RV - Além de talento nas letras, todos nós somos prova do seu talento para fazer amigos dentro e fora do ambiente virtual. De onde vem essa arte? O que faz o Roberto Lima ser admirado como é? (Fouad)

RL - Ainda não haviam me contado isto, Fouad. (rs). É sério? Conte-me quem são estes "admiradores". Quero jantar com cada um deles e agradecer. Falando sério, tenho um enorme carinho pelos meus iguais, procuro me cercar sempre de pessoas boas e que comungam comigo dos mesmos princípios e ideais. E aprendo muito com eles. A verdade é que tenho sempre aquela percepção de que recebo muito mais do que dou. E tenho tido o privilégio de conhecer pessoas muito especiais, com quem tenho enorme empatia, e acabamos nos misturando nessa coisa só, chamada amizade. Sinto-me honrado de tê-los em minha vida e procuro amá-los e preservá-los. Minhas amizades costumam durar por toda a vida. Acho que minhas inimizades também, traço comum de sagitariano.

RV - Como o menino de Pedra Corrida ganhou o mundo e foi parar em Nova York? (MPaula Alvim)

### DADOS DE ENTRADA
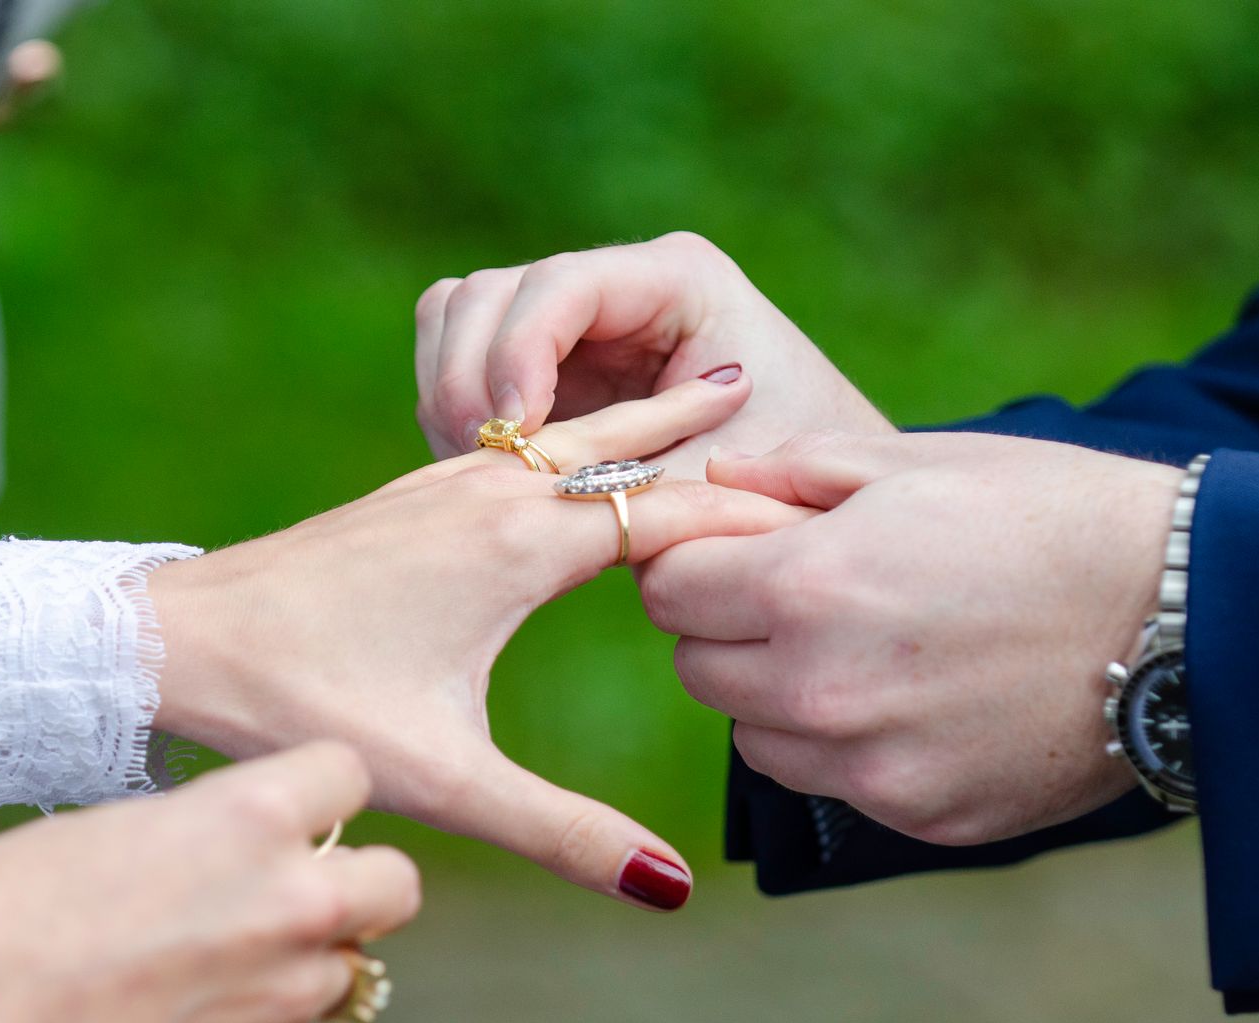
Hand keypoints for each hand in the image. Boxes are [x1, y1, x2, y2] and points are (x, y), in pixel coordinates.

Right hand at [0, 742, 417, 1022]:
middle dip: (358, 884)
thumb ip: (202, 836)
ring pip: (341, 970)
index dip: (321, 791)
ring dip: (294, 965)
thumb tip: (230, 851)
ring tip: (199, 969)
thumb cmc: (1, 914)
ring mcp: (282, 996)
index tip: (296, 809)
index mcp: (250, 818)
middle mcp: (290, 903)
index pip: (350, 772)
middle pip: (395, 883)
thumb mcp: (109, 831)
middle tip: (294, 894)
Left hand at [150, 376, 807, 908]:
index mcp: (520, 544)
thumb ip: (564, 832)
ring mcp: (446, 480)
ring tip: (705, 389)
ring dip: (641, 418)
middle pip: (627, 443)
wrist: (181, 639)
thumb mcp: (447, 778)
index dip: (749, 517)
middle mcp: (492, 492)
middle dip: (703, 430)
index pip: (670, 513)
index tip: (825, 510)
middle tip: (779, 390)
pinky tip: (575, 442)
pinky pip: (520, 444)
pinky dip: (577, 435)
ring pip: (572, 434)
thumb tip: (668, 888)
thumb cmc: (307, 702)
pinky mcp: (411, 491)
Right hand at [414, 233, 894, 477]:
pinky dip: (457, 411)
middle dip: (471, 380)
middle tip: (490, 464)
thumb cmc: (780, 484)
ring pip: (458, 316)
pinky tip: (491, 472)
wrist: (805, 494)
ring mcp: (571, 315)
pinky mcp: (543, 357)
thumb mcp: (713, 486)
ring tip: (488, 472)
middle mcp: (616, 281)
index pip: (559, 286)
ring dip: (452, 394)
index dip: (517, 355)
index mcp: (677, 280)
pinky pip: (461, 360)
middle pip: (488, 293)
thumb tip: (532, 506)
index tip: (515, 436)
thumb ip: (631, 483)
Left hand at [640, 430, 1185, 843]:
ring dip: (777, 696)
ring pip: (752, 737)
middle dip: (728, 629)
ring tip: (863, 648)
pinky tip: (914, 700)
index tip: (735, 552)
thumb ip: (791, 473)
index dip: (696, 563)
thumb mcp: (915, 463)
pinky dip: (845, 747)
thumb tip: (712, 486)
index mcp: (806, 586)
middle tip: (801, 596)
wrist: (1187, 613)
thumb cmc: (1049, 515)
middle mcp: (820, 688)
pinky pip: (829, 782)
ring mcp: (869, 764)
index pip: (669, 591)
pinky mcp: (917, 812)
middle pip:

### CONJUNTO DE TAREFAS
a) Reproduza o trecho da entrevista começando em "RV - Além de" e terminando em "como é? (Fouad)".
b) De acordo com o trecho da entrevista, a que Roberto Lima atribui o fato de suas inimizades durarem por toda a vida? Responda em uma a três frases.
c) Responda às perguntas abaixo com base no trecho da entrevista.
(i) Quem formulou a pergunta sobre o talento de Roberto Lima para fazer amigos?
(ii) O que Roberto Lima diz querer fazer com cada um dos "admiradores"?
(iii) Segundo a última pergunta, em que cidade foi parar o menino de Pedra Corrida?
Os registros não são necessários para a realização destas tarefas.

### RESPOSTAS POR ITEM
a)
RV - Além de talento nas letras, todos nós somos prova do seu talento para fazer amigos dentro e fora do ambiente virtual. De onde vem essa arte? O que faz o Roberto Lima ser admirado como é? (Fouad)

b) Roberto Lima atribui esse fato a um traço comum de sagitariano.

c)
(i) Fouad.
(ii) Jantar com cada um deles e agradecer.
(iii) Em Nova York.